Wednesday, August 24, 2016

Exploring the environment in book club selections

from the Telegram & Gazette,
Worcester, MA
Read It and Reap by Ann Connery Frantz


Understanding environmental concerns is necessary to prepare for the issues emerging in political contests. Human rights, social justice, environmental action and animal rights are part of our world; this column considers books on the environment, and common efforts to "be the change."
There are so many books available, in so many directions, that it's difficult to select one for your book group. Technological change makes keeping current a challenge. Many of these books, then, are recent or new releases.
Stuart Smith's memoir, "Crude Justice: How I Fought Big Oil and Won, and What You Should Know about the New Environmental Attack on America" (2015) concerns his work as a young, inexperienced lawyer confronting well-funded opposition after the discovery of poisoned water in Laurel, Mississippi.

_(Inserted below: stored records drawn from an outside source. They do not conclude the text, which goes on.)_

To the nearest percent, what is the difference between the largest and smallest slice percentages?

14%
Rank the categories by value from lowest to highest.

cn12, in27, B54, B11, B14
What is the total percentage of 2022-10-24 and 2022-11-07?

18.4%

Pollution, often linked to the weak and defenseless populations, is part of "Toxic Tourism: Rhetorics of Pollution Travel and Environmental Justice," by Phaedra Pezzullo.
In "The Grid: The Fraying Wires Between Americans and Our Energy Future" Gretchen Bakke deals with our aging energy system, which interferes with solar and wind alternatives. Competing interests and political units need to cooperate toward achieving conversion to a more intelligent, economical system. Bakke's focus is on how Americans are changing the grid, sometimes with gumption and big dreams and sometimes with legislation.

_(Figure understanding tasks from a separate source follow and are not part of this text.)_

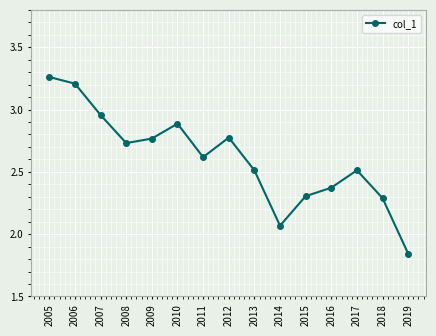

What is the change in value from 2012 to 2015?

-0.5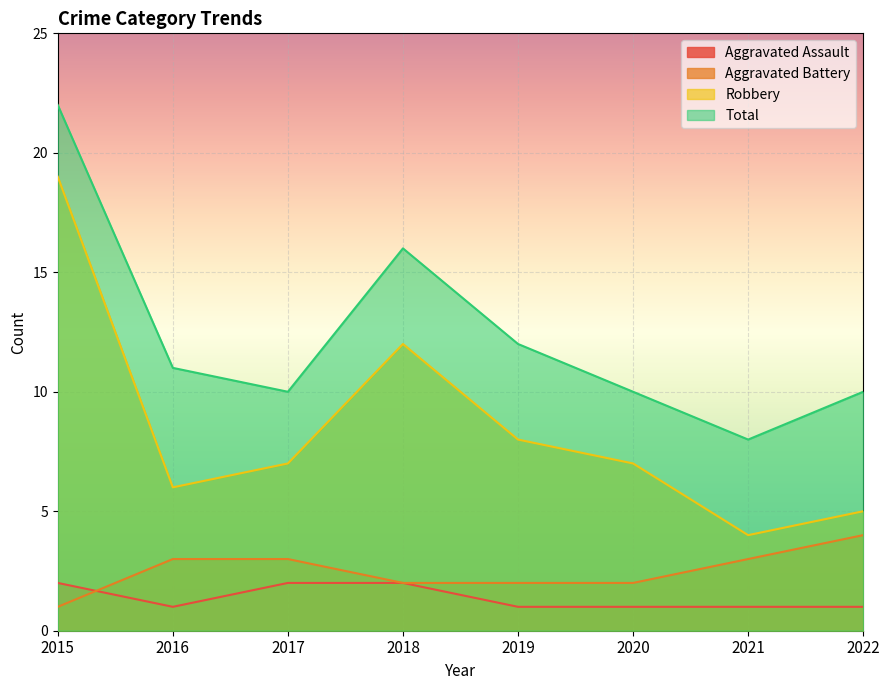

What is the average value of the Aggravated Battery series?

2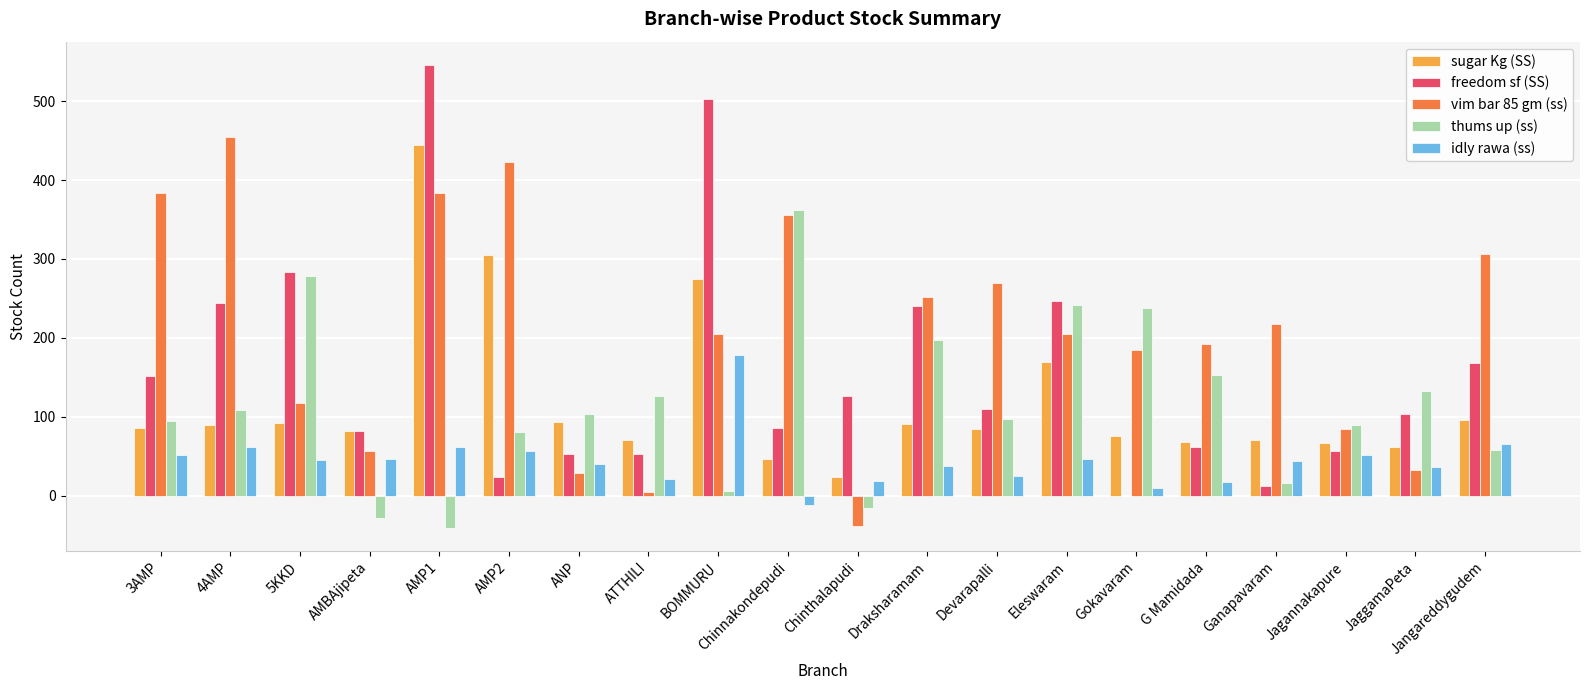

Where does the vim bar 85 gm (ss) series first go above 205?

3AMP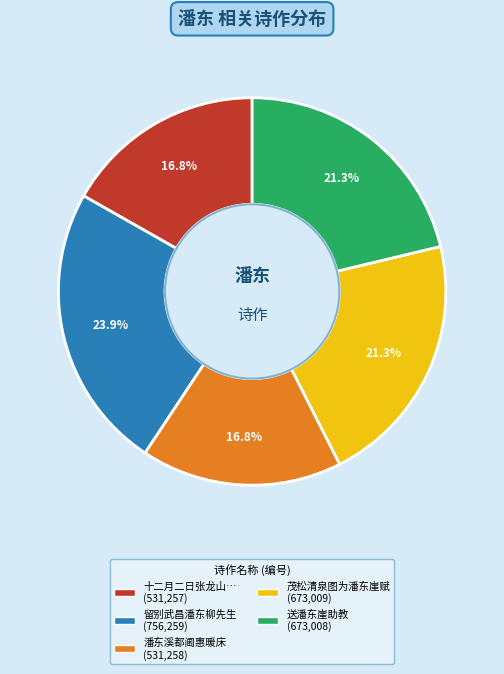

Does any single category account for the majority?

No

"Engineering Eden: The True Story of a Violent Death, a Trial and the Fight over Controlling Nature," by Jordan Fisher Smith, takes on the difficult balance between America's natural resource management and human use of parks. Sparked by a bear-caused death in Yellowstone Park, a civil suit exposed the government's resource management practices, weighing preservation against human exploration. At issue: How much should parks do to protect either side?
Ken Ilgunas's study of the Keystone Pipeline, "Trespassing Across America," is an informative yet humorous account of his foot journey along the 1,900-mile long Keystone XL pipeline route. He reflects on climate change, the natural world, and the extremes to which we can push ourselves. Readers may enjoy its colorful characters and strange encounters—reminiscent, I think, of William Least Heat Moon's "Blue Highways."
Climate scientist Michael E. Mann and illustrator Thomas Toles, one of my favorite editorial cartoonists, have paired up in a book being released in September. "The Madhouse Effect: How Climate Change Denial Is Threatening Our Planet, Destroying Our Politics, and Driving Us Crazy" takes a satiric look at the attempts of climate-deniers and corporate interests to bury protest and further pollute the planet. Together, they expose the fallacies being argued. For a lively book that even "I-don't-read-science books" members will like, try this one.
Due in November, David Biello's "The Unnatural World: The Race to Remake Civilization in Earth's Newest Age" argues that civilization is at a critical point, requiring the efforts of science, powerful resources and common folks like us to alter the future. Biello argues we are the Earth's gardeners, but we are not in control of our creation. Survival, he says, depends on these gardeners and evolving solutions.
Vandana Shiva has written many times about environmental crises, energy mis-use, food, and the like. "Earth Democracy: Justice, Sustainability and Peace, "Soil Not Oil," "Stolen Harvest: The Hijacking of the Global Food Supply" and "Staying Alive: Women, Ecology, and Development" are all Shiva's work. Now, in "Who Really Feeds the World?" she writes about how to feed the world without destroying it, revealing agricultural practices that result in a starving world, rather than a well-fed population. This physicist-environmentalist also refutes genetic modification.
Finally, "What We Think About When We Try Not to Think About Global Warming" is by Norwegian Per Espen Stoknes, who appeals to the heart as well as the mind regarding global warming. People can make needed changes simply, he believes, and he argues that persuasively.